## DIRECTIONS FOR THIS TASK:
Using the records below, filter out every line that lacks "incident" and copy the rest.
# # #
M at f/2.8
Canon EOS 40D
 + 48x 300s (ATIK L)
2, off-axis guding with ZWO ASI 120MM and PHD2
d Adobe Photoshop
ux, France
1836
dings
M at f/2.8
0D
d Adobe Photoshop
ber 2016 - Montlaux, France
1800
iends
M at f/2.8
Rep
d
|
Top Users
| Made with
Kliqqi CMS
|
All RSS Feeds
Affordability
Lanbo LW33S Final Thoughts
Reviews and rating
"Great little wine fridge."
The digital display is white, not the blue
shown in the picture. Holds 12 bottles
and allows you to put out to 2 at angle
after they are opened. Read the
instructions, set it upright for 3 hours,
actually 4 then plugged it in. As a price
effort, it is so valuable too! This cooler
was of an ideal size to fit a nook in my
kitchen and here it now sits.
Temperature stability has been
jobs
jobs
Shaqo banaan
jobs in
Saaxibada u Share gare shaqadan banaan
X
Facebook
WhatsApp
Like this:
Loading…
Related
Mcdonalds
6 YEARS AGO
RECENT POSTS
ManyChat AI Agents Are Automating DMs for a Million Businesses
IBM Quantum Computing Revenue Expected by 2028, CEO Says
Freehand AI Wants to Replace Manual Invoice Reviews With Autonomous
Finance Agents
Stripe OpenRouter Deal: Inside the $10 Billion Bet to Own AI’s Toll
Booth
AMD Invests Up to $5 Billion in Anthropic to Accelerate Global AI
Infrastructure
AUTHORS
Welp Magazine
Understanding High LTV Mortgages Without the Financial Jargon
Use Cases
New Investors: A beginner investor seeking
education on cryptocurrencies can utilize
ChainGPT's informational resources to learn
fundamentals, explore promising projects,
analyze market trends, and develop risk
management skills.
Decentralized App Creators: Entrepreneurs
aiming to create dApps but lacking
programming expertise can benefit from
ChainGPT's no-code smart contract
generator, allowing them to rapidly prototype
# # #
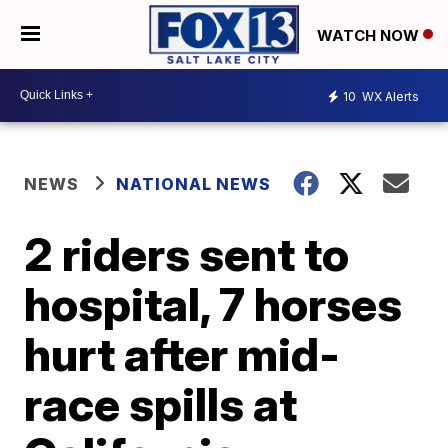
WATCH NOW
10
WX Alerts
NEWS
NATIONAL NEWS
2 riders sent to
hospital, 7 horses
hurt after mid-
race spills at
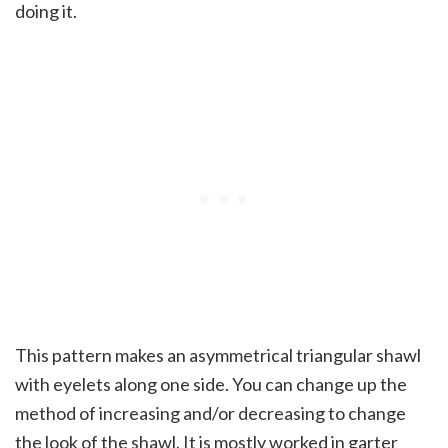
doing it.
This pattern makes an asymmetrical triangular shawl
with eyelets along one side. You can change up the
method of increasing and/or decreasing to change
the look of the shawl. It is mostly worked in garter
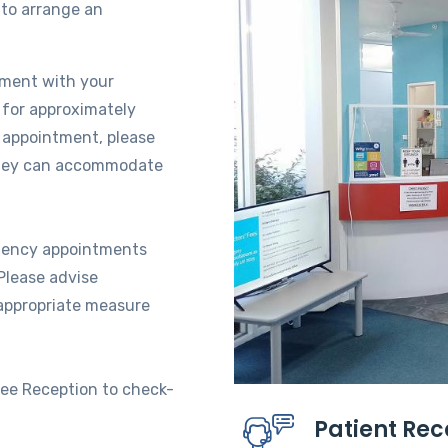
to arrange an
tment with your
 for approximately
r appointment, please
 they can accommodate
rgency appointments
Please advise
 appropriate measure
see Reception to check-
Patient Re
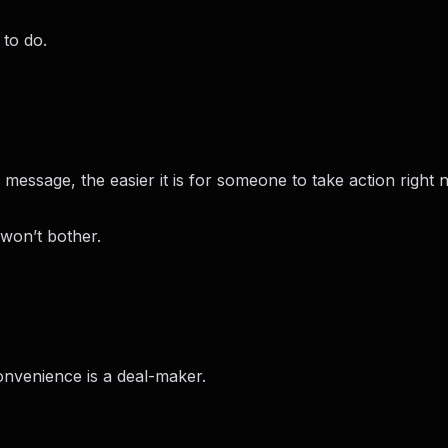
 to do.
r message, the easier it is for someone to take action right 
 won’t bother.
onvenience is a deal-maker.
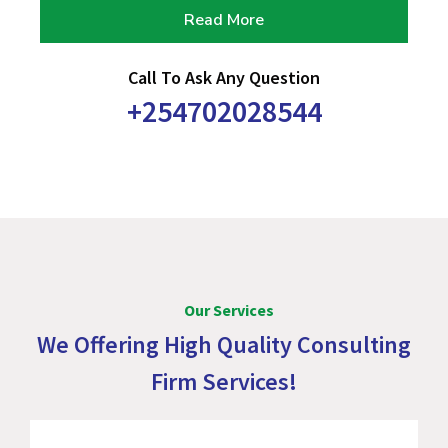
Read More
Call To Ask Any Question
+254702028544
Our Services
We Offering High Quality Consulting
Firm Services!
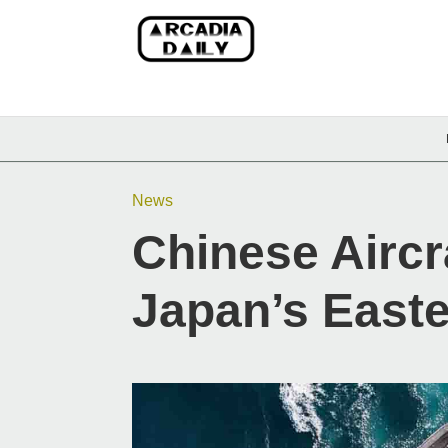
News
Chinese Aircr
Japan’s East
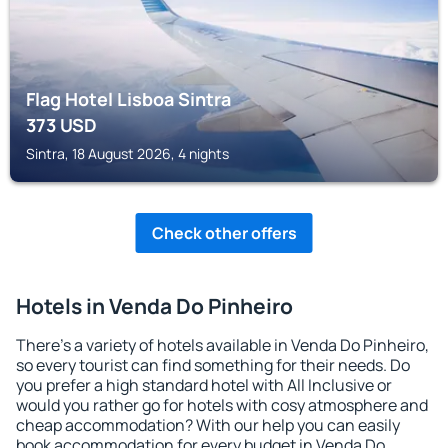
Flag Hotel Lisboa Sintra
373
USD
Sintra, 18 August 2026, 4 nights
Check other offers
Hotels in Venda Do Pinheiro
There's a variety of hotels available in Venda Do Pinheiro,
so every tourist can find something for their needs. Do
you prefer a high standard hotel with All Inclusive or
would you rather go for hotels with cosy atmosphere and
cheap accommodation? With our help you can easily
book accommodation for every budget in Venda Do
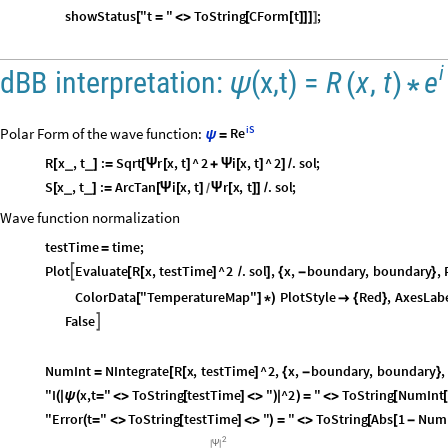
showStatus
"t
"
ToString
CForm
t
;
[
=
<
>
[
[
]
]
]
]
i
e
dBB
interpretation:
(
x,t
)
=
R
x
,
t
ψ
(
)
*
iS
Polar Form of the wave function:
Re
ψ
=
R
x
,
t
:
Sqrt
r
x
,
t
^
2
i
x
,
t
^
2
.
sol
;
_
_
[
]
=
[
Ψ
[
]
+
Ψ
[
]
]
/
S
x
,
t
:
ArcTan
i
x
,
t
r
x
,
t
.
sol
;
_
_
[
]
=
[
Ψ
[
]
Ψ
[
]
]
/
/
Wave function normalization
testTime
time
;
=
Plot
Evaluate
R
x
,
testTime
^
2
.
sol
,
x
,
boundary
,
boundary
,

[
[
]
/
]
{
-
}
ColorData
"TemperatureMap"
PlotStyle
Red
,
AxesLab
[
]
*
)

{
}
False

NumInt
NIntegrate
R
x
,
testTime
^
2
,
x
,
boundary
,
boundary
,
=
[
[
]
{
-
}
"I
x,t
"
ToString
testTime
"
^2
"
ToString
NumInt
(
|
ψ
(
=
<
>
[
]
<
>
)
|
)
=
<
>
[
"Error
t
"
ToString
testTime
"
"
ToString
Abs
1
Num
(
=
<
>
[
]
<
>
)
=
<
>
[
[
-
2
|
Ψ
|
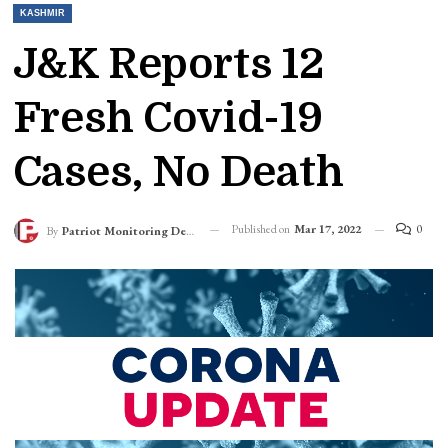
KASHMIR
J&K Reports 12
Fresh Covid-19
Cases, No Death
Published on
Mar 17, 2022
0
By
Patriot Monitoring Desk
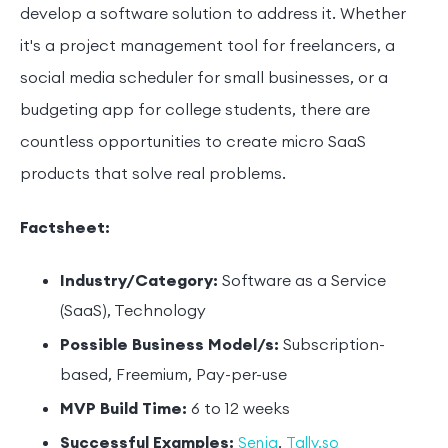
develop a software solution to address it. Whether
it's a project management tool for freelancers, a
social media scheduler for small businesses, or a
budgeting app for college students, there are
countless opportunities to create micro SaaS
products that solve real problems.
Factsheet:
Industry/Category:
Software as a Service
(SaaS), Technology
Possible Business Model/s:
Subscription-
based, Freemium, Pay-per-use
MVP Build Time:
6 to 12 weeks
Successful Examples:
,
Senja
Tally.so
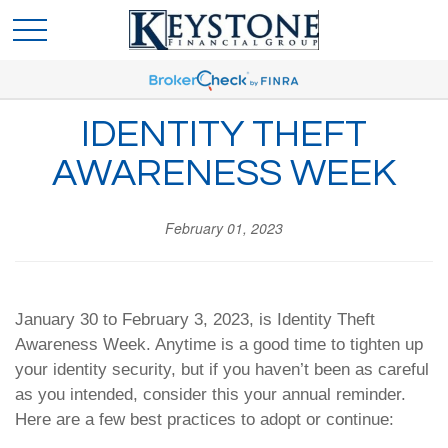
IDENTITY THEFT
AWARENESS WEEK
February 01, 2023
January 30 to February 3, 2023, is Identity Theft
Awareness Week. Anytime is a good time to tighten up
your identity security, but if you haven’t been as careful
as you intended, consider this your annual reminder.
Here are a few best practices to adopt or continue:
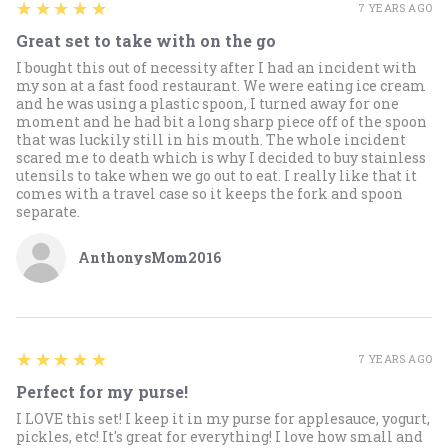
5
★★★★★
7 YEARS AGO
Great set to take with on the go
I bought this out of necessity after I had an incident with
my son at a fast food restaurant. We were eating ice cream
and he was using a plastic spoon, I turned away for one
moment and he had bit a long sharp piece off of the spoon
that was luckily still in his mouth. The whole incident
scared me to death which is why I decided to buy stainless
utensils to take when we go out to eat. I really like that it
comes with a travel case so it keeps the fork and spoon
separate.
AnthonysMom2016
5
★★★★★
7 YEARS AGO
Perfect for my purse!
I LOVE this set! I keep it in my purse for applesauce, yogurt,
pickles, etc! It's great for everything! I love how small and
# # #
## EXERCISE ANSWER:
I bought this out of necessity after I had an incident with
that was luckily still in his mouth. The whole incident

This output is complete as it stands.